Part III: What the Czar Thinks of the Second Amendment
As a wrap-up, here we go.
The Second Amendment, the Czar believes, tells the United States government that any restriction or ban on privately owned firearms is forbidden, because an armed population is necessary to safety and security of the entire country.
There you go.
Many folks are siding with Ben Shapiro, who said that his right to own an AR-15 is to help prevent a takeover by government forces.
The Czar thinks that scenario is a bit far-fetched. The Czar thinks that Ben Shapiro has a right to own an AR-15 because it’s nobody’s goddamned business what type of rifle chassis he buys.
Yes, the Czar believes the founders were clear on this: no assault weapons bans, no concealed carry prohibitions, no handgun bans, and no limits on magazines or calibers.

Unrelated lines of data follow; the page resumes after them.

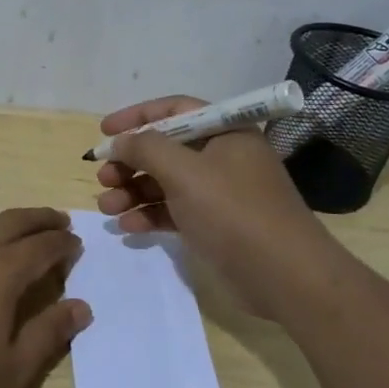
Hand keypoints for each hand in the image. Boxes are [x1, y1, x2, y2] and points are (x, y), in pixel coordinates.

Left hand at [0, 208, 91, 387]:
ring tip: (23, 237)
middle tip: (60, 221)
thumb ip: (49, 334)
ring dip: (10, 227)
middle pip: (14, 221)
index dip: (64, 245)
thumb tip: (81, 307)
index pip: (43, 246)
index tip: (77, 245)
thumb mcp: (12, 370)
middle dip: (41, 218)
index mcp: (1, 271)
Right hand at [94, 96, 341, 319]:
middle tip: (103, 177)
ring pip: (166, 182)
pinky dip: (151, 215)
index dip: (137, 117)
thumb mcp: (185, 173)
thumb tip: (120, 141)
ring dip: (134, 191)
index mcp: (225, 131)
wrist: (285, 276)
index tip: (104, 132)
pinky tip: (127, 227)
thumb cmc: (234, 212)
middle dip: (130, 162)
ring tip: (106, 206)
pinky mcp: (215, 224)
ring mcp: (220, 192)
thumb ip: (146, 149)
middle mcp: (223, 156)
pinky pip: (175, 210)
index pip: (175, 110)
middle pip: (166, 149)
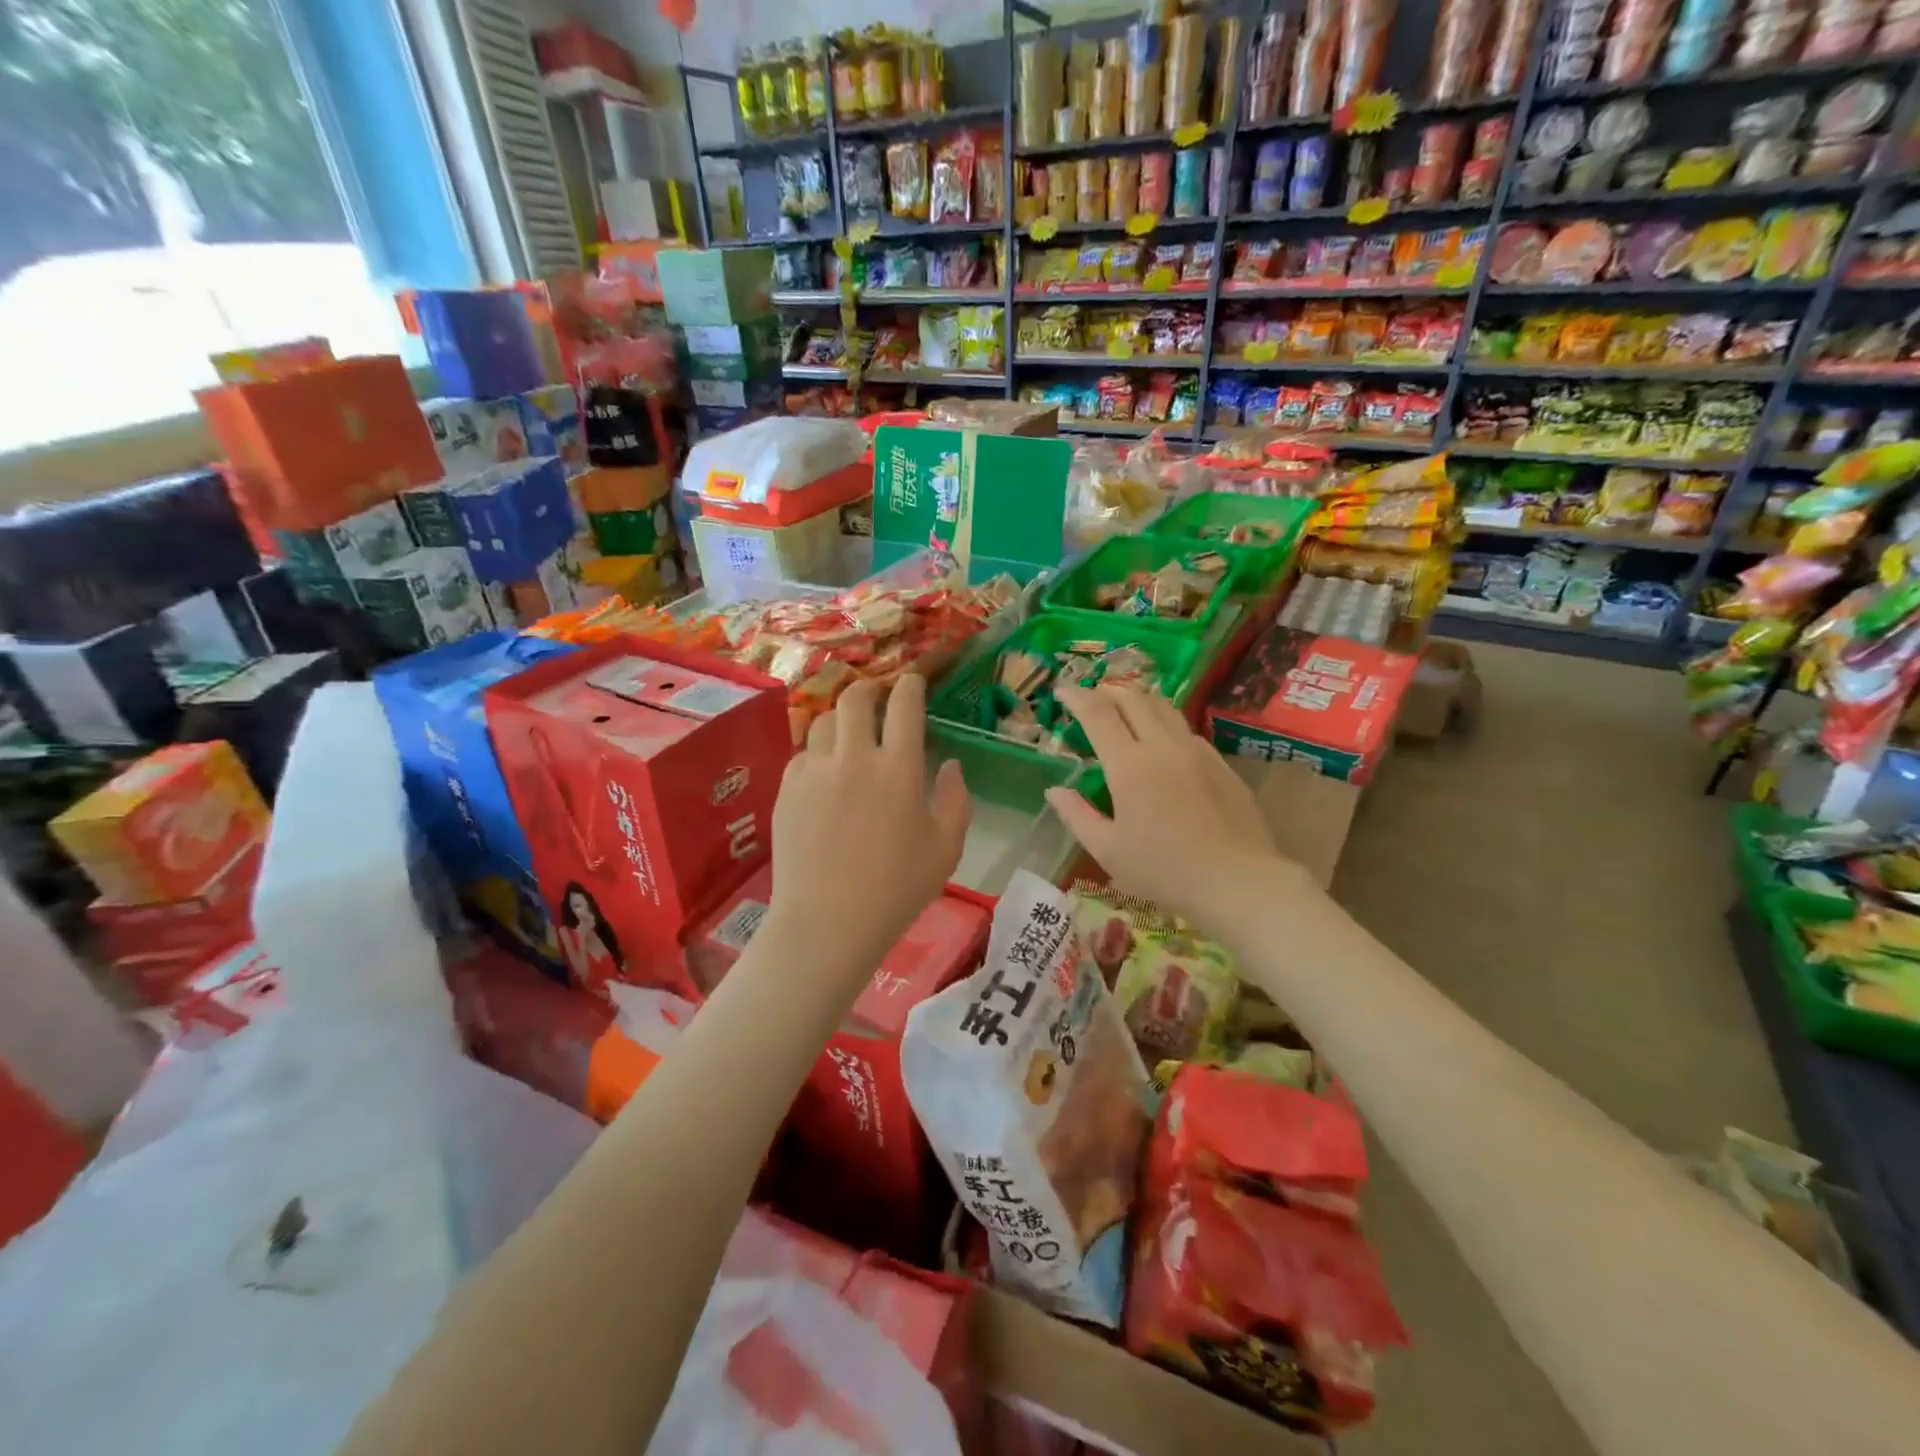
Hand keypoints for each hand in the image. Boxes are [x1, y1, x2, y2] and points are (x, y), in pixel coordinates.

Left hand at [768, 675, 969, 972]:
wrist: (827, 922)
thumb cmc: (897, 890)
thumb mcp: (946, 848)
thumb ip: (956, 800)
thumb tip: (951, 765)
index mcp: (899, 768)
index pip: (904, 705)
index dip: (910, 685)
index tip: (912, 682)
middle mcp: (855, 757)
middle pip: (855, 698)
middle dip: (868, 689)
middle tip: (876, 698)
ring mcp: (815, 771)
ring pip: (823, 722)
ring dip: (840, 722)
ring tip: (848, 737)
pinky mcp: (786, 789)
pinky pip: (802, 755)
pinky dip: (817, 756)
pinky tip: (824, 777)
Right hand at [1045, 685, 1304, 924]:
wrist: (1238, 881)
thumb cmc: (1163, 870)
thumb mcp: (1108, 851)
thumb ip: (1077, 816)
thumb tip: (1055, 791)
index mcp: (1129, 764)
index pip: (1098, 714)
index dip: (1077, 697)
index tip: (1062, 690)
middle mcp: (1163, 746)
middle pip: (1134, 699)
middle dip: (1108, 691)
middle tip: (1092, 697)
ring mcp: (1197, 751)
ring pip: (1165, 708)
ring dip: (1139, 700)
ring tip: (1126, 707)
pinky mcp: (1221, 764)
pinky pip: (1186, 730)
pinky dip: (1165, 723)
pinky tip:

Further, the Czar believes that even automatic weapons, without registration, should be available to the public because putting out three bullets in a half second is no more dangerous than putting out three bullets in two seconds on a semi-automatic. Or three bullets in three seconds with a bolt-action rifle. They are no more or less dangerous to law enforcement and private citizens as any other type of firearm. Gun control fans actually would find themselves ill-equipped to debate the Czar on automatic weapons.
The Czar does believe, however, that anti-tank weapons, rocket launchers, grenades, and other small infantry weapons are not Arms in the constitutional sense, as an improperly stored rocket launcher, like a pipe bomb, is a danger to the surrounding community and not just the owner.
The Czar doesn’t care—and believes the government shall not care—on whether you hunt, serve in law enforcement, desire to protect your home or your neighbor’s home, work in security, or just like to collect. Your firearm choice, including not owning one, is entirely your right.